Several trees across Delhi and counting
From the central verge on the roads to side curbs, from empty tree guards to open drains, from parks to waste lands, you name it and he has planted a trees there across Delhi and scores of places across India.
Till September 30, 2012, swami Prem Parivartan, 45, has planted and facilitated plantation of 1 crore 5 lakh trees, of which 16 lakh are peepal
trees (Ficus religiosa) that has earned him the moniker 'Peepal Baba'.

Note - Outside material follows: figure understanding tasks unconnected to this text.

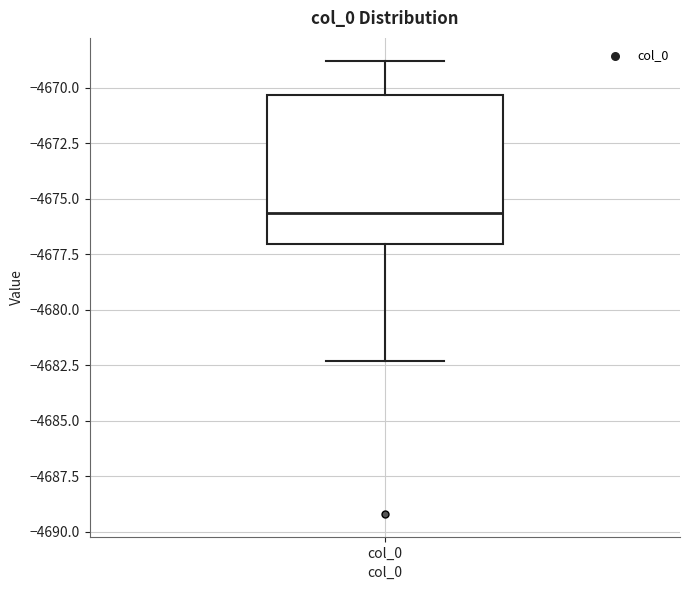

Read this box plot against the y-axis: the position of the median line, the range covered by the box, and the ends of both whiskers. The values are not printed on the chart, so give them approximately, as read against the axis.

median -4675.5, box -4677.0 to -4670.5, whiskers -4682.5 to -4669.0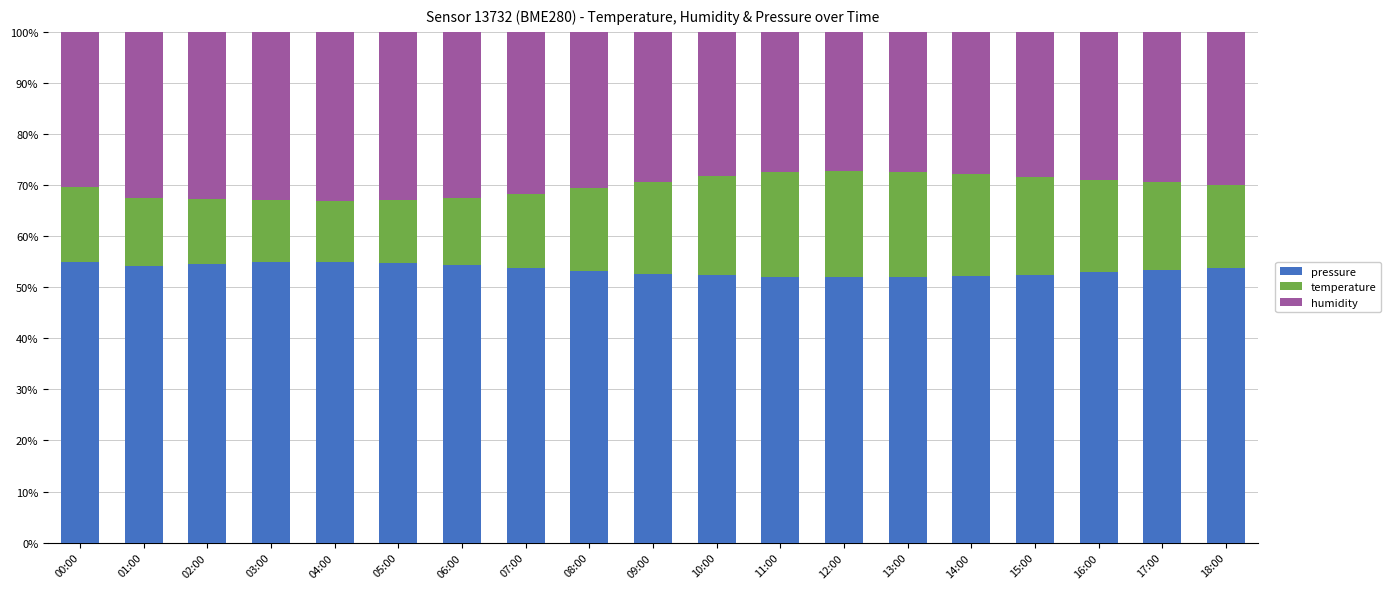

The value of pressure at 02:00 is 54.6. True or false?

True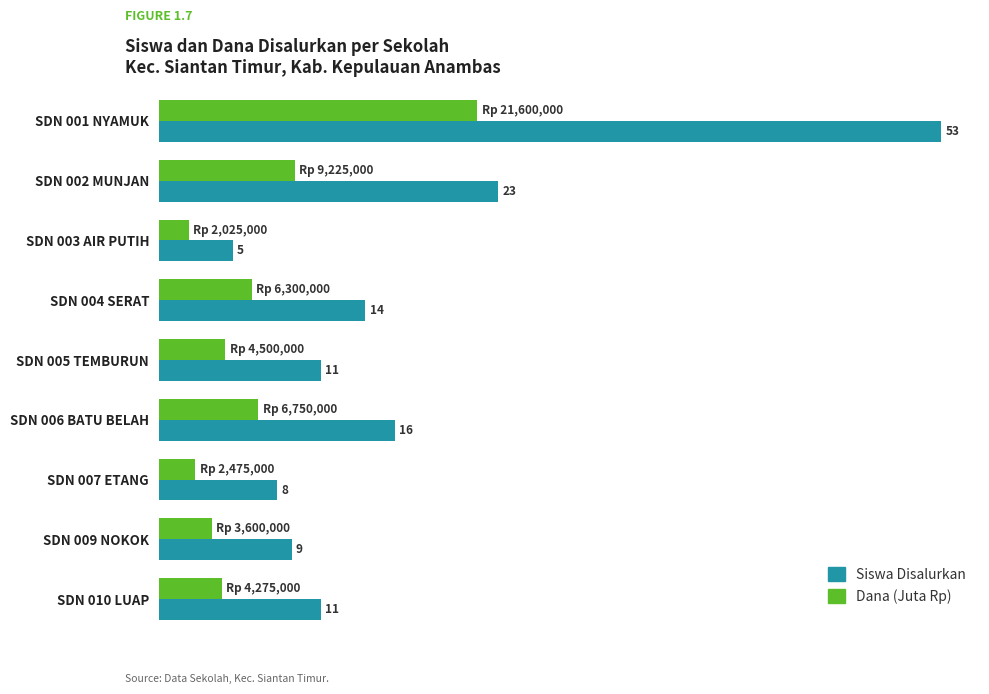

Which series has the widest spread of values?

Siswa Disalurkan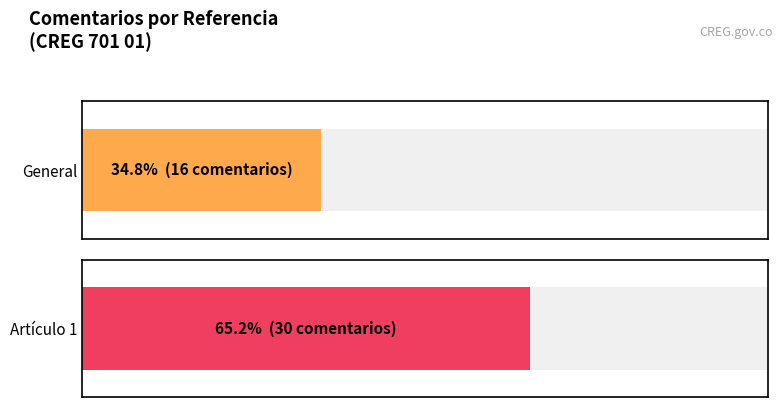

The value at General is 7. True or false?

False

Influenced by his teacher, he said he planted his first set of trees at Pune on his 10th birthday. "My teacher had said, 'One person should plant at least 20 trees, only then the damage to the environment can be reversed'. I planted four neem trees initially, followed by six peepal trees," he said.
He continued planting trees all through his school and college days. He generally planted peepal trees and also those that suited the region's climate and soil condition.
"Though I plant goolar, peepal, pilkhan and also banyan and neem, my favourite is peepal for its medicinal qualities and because it supports a whole eco-system," the bike-riding 'Baba', who uses Facebook to spread the word, said.
Osho Rajnish had named him swami Prem Parivartan, when he took to asceticism in 1984 but discarded the saffron afterwards.
'Peepal Baba' said he asks people to plant trees, or help plant trees, on birthdays, promotions, marriages or even during a picnic.
"When I conduct yoga camps with the Indian Army or any educational institution, my guru dakshina (fees) is always 'plant trees with me at your own places'."
He has also volunteered to take care of the trees grown by others. Asghar Ali, 21, a cycle rickshaw puller from Mayur Vihar, has planted about 1,000 trees after he was inspired by 'Baba's' work.
"I water the plants daily during my work hours. It does take my time but I get immense satisfaction," Ali said.
Another 'follower' is Rasham Vohra, a class 7 student of Ryan International, east Delhi. He said, "I ask my classmates to give me milk sachets that I use for growing saplings."
Summing up his zeal, the 'Baba' said, "Trees can live without us but we cannot live without trees."